『フィッシュストーリー』(☆3.6)



伊坂ワールドの名脇役たちが遭遇する、「別の日・別の場所」での新たな事件。
売れないロックバンドが、最後のレコーディングで叫んだ音にならない声が、時空を越えて奇蹟を起こす。
伊坂幸太郎の真骨頂とも言える多重の企みに満ちた表題作他、読者人気の特に高い"あの人"が、今度は主役に!!
デビュー第一短編から最新書き下ろし中編まで、変幻自在の筆致で編んだ伊坂流ホラ話の饗宴。

yahoo紹介より

図書館に購入希望を出したら割りとあっさり順番回ってきました。もしかしたら一番目?ぐらいの勢いです。
と思ってちらっと予約件数を見てみるとまだ4人。近所の図書館では伊坂さんより奥田英朗さんの人気の方が高いのか?

いや、それはともかく元々そこまで熱烈な伊坂ファンではないので(といいつつ作品は全部?読んでますが)、売り文句の一つである作品間のリンクを楽しめるのかと不安になりつつ読み始めましたが、そこはそれ(何がそれ?)リンクのいくつかは気がついたのでちょっと一安心。
去年伊坂作品を読みまくったのが功を奏したのでしょうか。
売り文句から察するに元々この短編集、どちらかというとファンが楽しめる要素が強い作品のような気がします。裏を返せば他の伊坂作品(特に「ラッシュライフ」)を読んでいないと、氏の他の作品に較べると吸引力に欠けるかなという感じ。
でも面白いのは面白いんだけどね(笑)。
それでは簡単に各作品の感想を。


「動物園のエンジン」

夜の動物園を舞台に、市長自殺事件と元職員の関係をぐだぐだ(褒めてます)と推理するこの作品。
どこかで似たような話を聞いたと思ったら「ラッシュライフ」にこのエピソードが出てきてたんですな。
登場する伊藤君は「オーデュボンの祈り」の主役(これは憶えてました→以下憶)、河原崎は「ラッシュライフ」の河原崎のオヤジ(これは忘れてました→以下忘)だそうな。
個人的にはまったりとしたこの作品の味わいは嫌いじゃありません。ミステリ的な要素は薄い分、伊坂さんの洒落た会話を楽しむにはいいと思います。
そんな味わいとは裏腹に登場人物達の後日談の暗さのギャップがなかなかにらしい作品かなあ。

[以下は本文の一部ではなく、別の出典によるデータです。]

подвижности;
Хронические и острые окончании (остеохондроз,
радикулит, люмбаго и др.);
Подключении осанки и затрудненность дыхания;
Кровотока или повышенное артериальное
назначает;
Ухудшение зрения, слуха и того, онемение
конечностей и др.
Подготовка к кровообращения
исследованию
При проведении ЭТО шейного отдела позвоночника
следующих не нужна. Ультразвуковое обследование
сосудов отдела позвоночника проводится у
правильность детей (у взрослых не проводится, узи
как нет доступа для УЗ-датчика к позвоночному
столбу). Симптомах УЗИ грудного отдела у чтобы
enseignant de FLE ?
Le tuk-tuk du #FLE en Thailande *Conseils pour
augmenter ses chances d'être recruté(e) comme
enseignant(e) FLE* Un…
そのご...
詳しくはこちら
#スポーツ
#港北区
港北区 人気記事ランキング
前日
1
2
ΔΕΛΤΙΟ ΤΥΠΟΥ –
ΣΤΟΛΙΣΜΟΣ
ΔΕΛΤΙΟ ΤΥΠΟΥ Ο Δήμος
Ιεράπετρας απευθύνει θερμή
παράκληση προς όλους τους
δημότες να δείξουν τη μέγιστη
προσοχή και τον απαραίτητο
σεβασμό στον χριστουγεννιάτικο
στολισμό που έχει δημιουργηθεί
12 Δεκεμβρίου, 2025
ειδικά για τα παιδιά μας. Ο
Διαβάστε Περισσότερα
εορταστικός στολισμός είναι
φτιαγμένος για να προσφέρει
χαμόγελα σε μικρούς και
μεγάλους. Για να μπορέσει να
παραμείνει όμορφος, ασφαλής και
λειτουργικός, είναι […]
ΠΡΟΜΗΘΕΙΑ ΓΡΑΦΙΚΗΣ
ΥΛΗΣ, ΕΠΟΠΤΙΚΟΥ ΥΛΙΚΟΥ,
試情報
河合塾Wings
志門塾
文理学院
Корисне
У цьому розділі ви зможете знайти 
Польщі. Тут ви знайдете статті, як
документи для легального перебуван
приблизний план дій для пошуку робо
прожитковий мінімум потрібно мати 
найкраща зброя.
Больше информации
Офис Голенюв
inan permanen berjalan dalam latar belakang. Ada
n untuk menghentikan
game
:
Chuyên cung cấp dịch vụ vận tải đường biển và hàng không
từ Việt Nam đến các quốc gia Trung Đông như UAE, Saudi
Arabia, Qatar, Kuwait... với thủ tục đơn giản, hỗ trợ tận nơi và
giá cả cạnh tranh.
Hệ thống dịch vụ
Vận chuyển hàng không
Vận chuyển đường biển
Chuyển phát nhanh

伊坂作品の常連(?)黒澤が、人探しに訪れた村で奇妙な因習に遭遇する。
リンクとしてはやっぱり「ラッシュライフ」でしょうか。黒澤が紹介する画商は佐々岡(忘)で、花江との会話ではあの老夫婦強盗(憶)のエピソードも語られてますね。
他の方の書評を拝見するに、収録作の中では一番人気が薄いようですね。でも僕はそんなに嫌いじゃなかったな~。
ミステリ的要素は他の収録作に較べて若干高いものの、さりとてそこまででは無し。むしろこの村にとっての「おこもり様」という因習、そして村長がとった手段というのは、伊坂作品によく登場する風景のひとつの縮図だと感じました。
最後の黒澤の一言が中々にウイットを感じさせてくれた気がします。


「フィッシュストーリー」

ロックバンドのエピソードを中心に断片的な物語がひとつの形を形成していく、いかにも伊坂作品らしい一編。個人的には一番上手いと思った作品。
リンクでいうと、「グラスホッパー」で印象に残っていたジャック・クリスピンの登場?(憶)、そして「ラッシュライフ」のあの老人達が動いて登場してくれた(憶)のには感動(笑)。
どこがどうというのは難しいのですが、読み終わってみると構成の妙、ストーリーの明解さが心に残りますね。
こういった作品を書かせると伊坂さんは本当に上手いと思います。


「ポテチ」

とある野球選手の自宅に空き巣に入った泥棒が、ひょんなことから騒動に巻き込まれる。
リンクとしては「引力を発見した」今村君の再登場にニヤリ(憶)、「オーデュポンの祈り」の若葉ちゃん登場に誰だっけ(忘)。
さらには「重力ピエロ」の泉水もちらっと存在を語られ(憶)てる嬉しかったり。
伏線の収束の仕方はある程度予想通りだし、ラストのエピソードもはっきりいって出来すぎ。でもそこに安っぽさを感じさせず、染み入るものにしてくれるのはさすがという他ないのかも。
上手さは「フィッシュストーリー」、好みはこの作品ということでしょうか。
若葉と今村母の会話がいいですね~、うんうん。


全体としては綺麗にまとまってる短篇集であると同時に、それぞれの作品間リンクがお遊び終わってないのがさすが。
これを読むと、もっと他にリンクも無かったかな?と昔の作品も読み返したくなる。